Женщина. Не женщины. Меня так радует этот комментарий, что я тянусь взять его за руку, но он успевает убрать ее.
– Оставим это на случай, когда смогу что-то сделать.
– А ты считаешь рукопожатие проявлением привязанности?
– А разве нет? – Он делает поворот, и я воплю. Точно такое же чувство я испытывала на плоту. Словно он вечность ждал, чтобы коснуться меня.
Он во многом отличается от Шона.
Это не недостаток, а то, чего ждешь с предвкушением.
– Что делает тебя счастливым?
Дом делает еще поворот, мышцы его предплечья напрягаются.
– Все перечисленное.
– Тебя делает счастливым яичница-болтунья и кофе?
– А если завтра утром ты проснешься, а кофе исчезло?

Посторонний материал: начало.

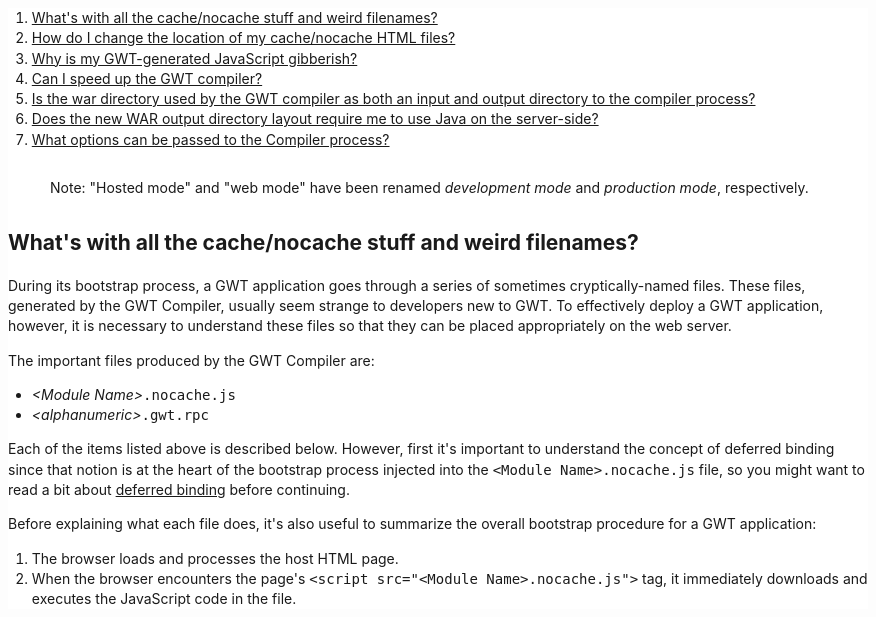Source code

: <ol class="toc" id="pageToc">
      <li><a href="#What's_with_all_the_cache/nocache_stuff_and_weird_filenames">What's with all the cache/nocache stuff and weird filenames?</a></li>
      <li><a href="#How_do_I_change_the_location_of_my_cache/nocache_HTML_files?">How do I change the location of my cache/nocache HTML files?</a></li>
      <li><a href="#Why_is_my_GWT-generated_JavaScript_gibberish?">Why is my GWT-generated JavaScript gibberish?</a></li>
      <li><a href="#Can_I_speed_up_the_GWT_compiler?">Can I speed up the GWT compiler?</a></li>
      <li><a href="#Is_the_war_directory_used_by_GWT_compiler_for_both_input_and_output">Is the war directory used by the GWT compiler as both an input and output directory to the compiler process?</a></li>
      <li><a href="#Does_the_new_war_output_directory_layout_require_java_on_the_server">Does the new WAR output directory layout require me to use Java on the server-side?</a></li>
      <li><a href="#What_options_can_be_passed_to_the_compiler">What options can be passed to the Compiler process?</a></li>
</ol>


<p class="note" style="margin-left: 3em; margin-right=3em; margin-top: 2em;">Note: "Hosted mode" and "web mode" have been renamed <em>development mode</em> and <em>production mode</em>, respectively.</p>



<h2 id="What's_with_all_the_cache/nocache_stuff_and_weird_filenames">What's with all the cache/nocache
stuff and weird filenames?</h2>

<p>During its bootstrap process, a GWT application goes through a series of sometimes cryptically-named files. These files, generated by the GWT Compiler, usually
seem strange to developers new to GWT. To effectively deploy a GWT application, however, it is necessary to understand these files so that they can be placed appropriately on the web server.</p>

<p>The important files produced by the GWT Compiler are:</p>

<ul>
<li>
<i>&lt;Module Name&gt;</i><tt>.nocache.js</tt>
</li>
<li>
<i>&lt;alphanumeric&gt;</i><tt>.gwt.rpc</tt>
</ul>

<p>Each of the items listed above is described below. However, first it's important to understand the concept of deferred binding since that notion is at the heart of the bootstrap process injected into the <tt>&lt;Module Name&gt;.nocache.js</tt> file, so you
might want to read a bit about <a href="DevGuideCodingBasics.html#DevGuideDeferredBinding">deferred binding</a> before continuing.</p>

<p>Before explaining what each file does, it's also useful to summarize the overall bootstrap procedure for a GWT application:</p>

<ol>
<li>The browser loads and processes the host HTML page.</li>

<li>When the browser encounters the page's <tt>&lt;script src=&quot;&lt;Module Name&gt;.nocache.js&quot;&gt;</tt> tag, it immediately downloads and executes the JavaScript code in the
file.</li>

Я чувствую, как сходятся на переносице брови.
– Это станет… трагедией.
– Когда в следующий раз будешь пить кофе, притворись, что пьешь в последний раз.
Я закатываю глаза.
– Отлично, теперь вас двое. Очередная жизненная философия? Ладно, Платон.
– За час игры можно узнать о человеке больше, чем за год разговоров.
Я изумленно смотрю на него, потому что почти уверена, что он только что процитировал Платона.
– Меня воспитали так, что я ценю эту хероту. – Он многозначительно смотрит на меня, и в эту секунду я наконец его понимаю. Я видела дом, в котором он рос, и его бедность и запущенность резала глаз. Доминик позволил мне заглянуть туда. Мое сердце растаяло от высказанных и невысказанных им признаний. Он делает еще один резкий поворот и выключает фары, въезжая на парковку. Мы сидим, окутанные лунным светом.
Я наклоняюсь, чтобы посмотреть в лобовое стекло, и вижу парящий над нами полумесяц.
– Иди сюда, – раздается шепотом приказ возле моей шеи. Дом хватает меня и усаживает себе на колени, отвлекая от любования луной. Я улыбаюсь ему, а он отодвигает сиденье, чтобы нам хватило места, и мы с удобством разместились между креслом и рулем. Одного его взгляда хватает, чтобы я забылась. Я наклоняюсь, чтобы завладеть его губами, но Доминик резко отворачивается, увиливая от моего поцелуя.
– Ему нравится красный.
Дом водит пальцами по моим волосам до самых кончиков и повторяет это движение заново. Его прикосновения приводят меня в восторг.
А вот его заявление коробит. Всего несколько секунд наедине с Домиником – и я забываю просьбу Шона не размазывать помаду. Я пытаюсь прогнать чувство вины, когда Доминик вдруг смещает руку, медленно проникая под мою футболку, а потом легонько поглаживает над поясом джинсов. Его прикосновение вызывает у меня легкую боль, разжигает в венах огонь. Он расслаблено смотрит на меня, наблюдает. Притяжение не вызывает сомнений, но Доминик не дает мне коснуться его, либо сжимая мою плоть пальцами, либо резко дергая головой. Потом он возобновляет свою пытку, лаская меня везде, кроме места, где я хочу ощутить его касания.
– Давно вы знакомы? – хрипло молвлю я, пока его руки блуждают по моей спине. Доминик кладет на лопатки ладони, согревая мою кожу своим теплом.
– Почти всю жизнь.
– Так близко? – произношу я, слегка раскачиваясь на его члене и чувствуя, как подо мной выпуклость становится больше. Какое дивное трение. Я продолжаю двигать бедрами, прося о большем. В глазах Доминика появляется огонек, но он ничего не делает в ответ.